As a former newspaper reporter and editor, I am observing with great interest the closure of city newspapers. Last week, the 146-year-old Seattle Post Intelligencer published its last print issue to become an exclusive on-line publisher–a move that left the Seattle Times the only major daily in that city.
Just two weeks prior, Denver’s Rocky Mountain News published its final edition and closed its doors.
Does this mark a step backwards? Not necessarily. When I was working for newspapers 12 years ago, I remember having this widespread, sinking feeling that the rising popularity of the of the Internet would lead to the industry’s eventual demise. Just as smart phones would replace telephones, just as social networking will kill off e-mail, and just as video would kill the radio star.
In the end, technology has simply given us more choices, and it’s forced the ‘old-fashioned’ product-makers to be more innovative and open to change.

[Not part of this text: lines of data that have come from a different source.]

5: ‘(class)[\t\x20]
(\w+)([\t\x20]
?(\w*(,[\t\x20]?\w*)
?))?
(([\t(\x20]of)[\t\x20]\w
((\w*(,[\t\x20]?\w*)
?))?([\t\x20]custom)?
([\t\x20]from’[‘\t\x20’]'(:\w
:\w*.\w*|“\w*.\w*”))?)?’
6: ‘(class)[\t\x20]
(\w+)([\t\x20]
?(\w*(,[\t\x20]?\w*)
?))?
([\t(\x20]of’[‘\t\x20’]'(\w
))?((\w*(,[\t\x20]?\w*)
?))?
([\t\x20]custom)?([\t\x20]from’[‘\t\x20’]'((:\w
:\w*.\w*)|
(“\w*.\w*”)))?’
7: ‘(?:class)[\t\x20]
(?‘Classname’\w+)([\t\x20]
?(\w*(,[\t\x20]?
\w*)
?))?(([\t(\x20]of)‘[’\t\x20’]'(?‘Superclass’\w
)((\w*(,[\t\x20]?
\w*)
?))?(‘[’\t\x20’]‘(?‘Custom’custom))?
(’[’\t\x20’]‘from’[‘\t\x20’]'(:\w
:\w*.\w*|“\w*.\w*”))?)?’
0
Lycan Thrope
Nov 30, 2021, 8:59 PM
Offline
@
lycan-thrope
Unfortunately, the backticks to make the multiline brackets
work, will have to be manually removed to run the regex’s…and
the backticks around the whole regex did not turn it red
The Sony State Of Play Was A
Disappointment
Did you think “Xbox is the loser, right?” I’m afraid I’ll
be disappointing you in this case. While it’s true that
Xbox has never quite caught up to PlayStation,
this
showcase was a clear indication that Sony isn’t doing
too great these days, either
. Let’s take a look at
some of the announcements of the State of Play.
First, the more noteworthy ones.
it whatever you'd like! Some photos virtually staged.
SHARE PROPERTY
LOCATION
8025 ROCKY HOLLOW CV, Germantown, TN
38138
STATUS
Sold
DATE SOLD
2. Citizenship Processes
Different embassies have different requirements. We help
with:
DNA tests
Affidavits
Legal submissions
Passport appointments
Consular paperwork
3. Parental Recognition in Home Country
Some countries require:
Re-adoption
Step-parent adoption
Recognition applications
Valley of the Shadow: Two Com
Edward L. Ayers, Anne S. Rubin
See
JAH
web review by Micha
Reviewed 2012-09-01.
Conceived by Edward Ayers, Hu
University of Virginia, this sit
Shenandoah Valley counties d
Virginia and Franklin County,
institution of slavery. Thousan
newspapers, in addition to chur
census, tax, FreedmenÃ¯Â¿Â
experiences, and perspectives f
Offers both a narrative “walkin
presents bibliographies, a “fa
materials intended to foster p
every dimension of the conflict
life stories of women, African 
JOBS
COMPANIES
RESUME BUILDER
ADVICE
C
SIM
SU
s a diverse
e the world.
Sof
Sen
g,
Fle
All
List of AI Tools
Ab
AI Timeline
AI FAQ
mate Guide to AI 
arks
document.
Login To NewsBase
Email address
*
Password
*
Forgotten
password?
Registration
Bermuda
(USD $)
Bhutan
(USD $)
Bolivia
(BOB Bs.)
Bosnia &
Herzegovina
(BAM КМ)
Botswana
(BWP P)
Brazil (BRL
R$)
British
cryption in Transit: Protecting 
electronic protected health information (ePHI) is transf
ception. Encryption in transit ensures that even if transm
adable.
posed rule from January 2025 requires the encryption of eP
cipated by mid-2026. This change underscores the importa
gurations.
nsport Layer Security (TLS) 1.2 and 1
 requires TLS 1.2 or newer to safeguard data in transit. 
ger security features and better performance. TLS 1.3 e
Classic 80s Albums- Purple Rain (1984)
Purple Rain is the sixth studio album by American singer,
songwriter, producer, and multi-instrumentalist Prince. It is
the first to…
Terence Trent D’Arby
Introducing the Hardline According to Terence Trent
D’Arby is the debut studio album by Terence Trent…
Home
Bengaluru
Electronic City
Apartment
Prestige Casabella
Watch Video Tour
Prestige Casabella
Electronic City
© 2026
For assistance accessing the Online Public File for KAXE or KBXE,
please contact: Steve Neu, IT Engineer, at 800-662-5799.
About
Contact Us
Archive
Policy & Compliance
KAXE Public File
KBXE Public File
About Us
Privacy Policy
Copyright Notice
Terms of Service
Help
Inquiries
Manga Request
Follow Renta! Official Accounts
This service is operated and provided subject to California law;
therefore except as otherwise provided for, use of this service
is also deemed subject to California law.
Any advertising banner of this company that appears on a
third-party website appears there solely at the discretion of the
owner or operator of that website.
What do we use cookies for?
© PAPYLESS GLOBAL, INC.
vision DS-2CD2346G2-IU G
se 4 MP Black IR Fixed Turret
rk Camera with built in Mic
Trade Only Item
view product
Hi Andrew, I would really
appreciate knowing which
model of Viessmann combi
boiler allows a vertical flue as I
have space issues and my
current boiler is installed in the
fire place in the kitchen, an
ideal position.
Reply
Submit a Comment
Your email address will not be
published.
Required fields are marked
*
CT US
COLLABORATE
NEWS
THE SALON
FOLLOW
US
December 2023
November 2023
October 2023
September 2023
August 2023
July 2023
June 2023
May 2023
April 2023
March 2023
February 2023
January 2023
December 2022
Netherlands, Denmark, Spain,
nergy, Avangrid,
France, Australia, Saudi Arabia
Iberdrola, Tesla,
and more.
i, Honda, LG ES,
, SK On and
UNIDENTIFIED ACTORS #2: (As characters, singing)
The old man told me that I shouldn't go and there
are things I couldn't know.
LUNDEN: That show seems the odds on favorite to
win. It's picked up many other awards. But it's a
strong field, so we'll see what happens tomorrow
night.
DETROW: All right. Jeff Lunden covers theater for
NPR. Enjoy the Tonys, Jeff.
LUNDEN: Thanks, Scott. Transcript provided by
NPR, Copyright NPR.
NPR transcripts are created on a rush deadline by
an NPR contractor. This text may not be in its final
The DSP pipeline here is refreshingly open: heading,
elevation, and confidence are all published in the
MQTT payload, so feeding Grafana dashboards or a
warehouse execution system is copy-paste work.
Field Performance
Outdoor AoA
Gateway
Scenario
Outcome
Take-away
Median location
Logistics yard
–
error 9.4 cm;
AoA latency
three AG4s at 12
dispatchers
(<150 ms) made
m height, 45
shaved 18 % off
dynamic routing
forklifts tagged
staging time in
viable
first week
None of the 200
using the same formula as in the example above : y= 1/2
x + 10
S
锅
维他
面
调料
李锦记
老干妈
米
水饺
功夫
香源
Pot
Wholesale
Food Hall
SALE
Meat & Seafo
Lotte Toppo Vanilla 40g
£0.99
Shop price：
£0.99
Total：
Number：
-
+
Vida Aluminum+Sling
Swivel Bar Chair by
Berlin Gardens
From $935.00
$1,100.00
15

Newsprint is considered a dying format, particularly among twenty – and thirtysomething young professionals. (Personally, I haven’t read a paper front to back since I left the industry.)But our generations remain informed by choosing what information we want to read and how we want to receive it. From reading articles on-line and subscribing to blogs and e-newsletters, to researching with Google and Wikipedia, to listening to satellite radio or downloading podcasts, to sharing information via social networking, and recording your favorite channels with DVRs and TiVo.Undoubtedly, the world has changed dramatically in recent years. And the way we send and receive information has also changed. News is not defined simply by broadcast or print media anymore.More technology has been developed in the past five years than in the past 50 years. We rarely stop to think about the fact that we are on a ‘fast-forward’ trip to the future until we see 146-year-old newspapers stop circulation.Will every newspaper fold? No, probably not. At least not right away.
Undoubtedly, time changes everything and to everything there is a season. And the emergence of today’s well-connected, busy, multi-tasking young professionals reminds us that the season of the newspaper has entered the winter of its years.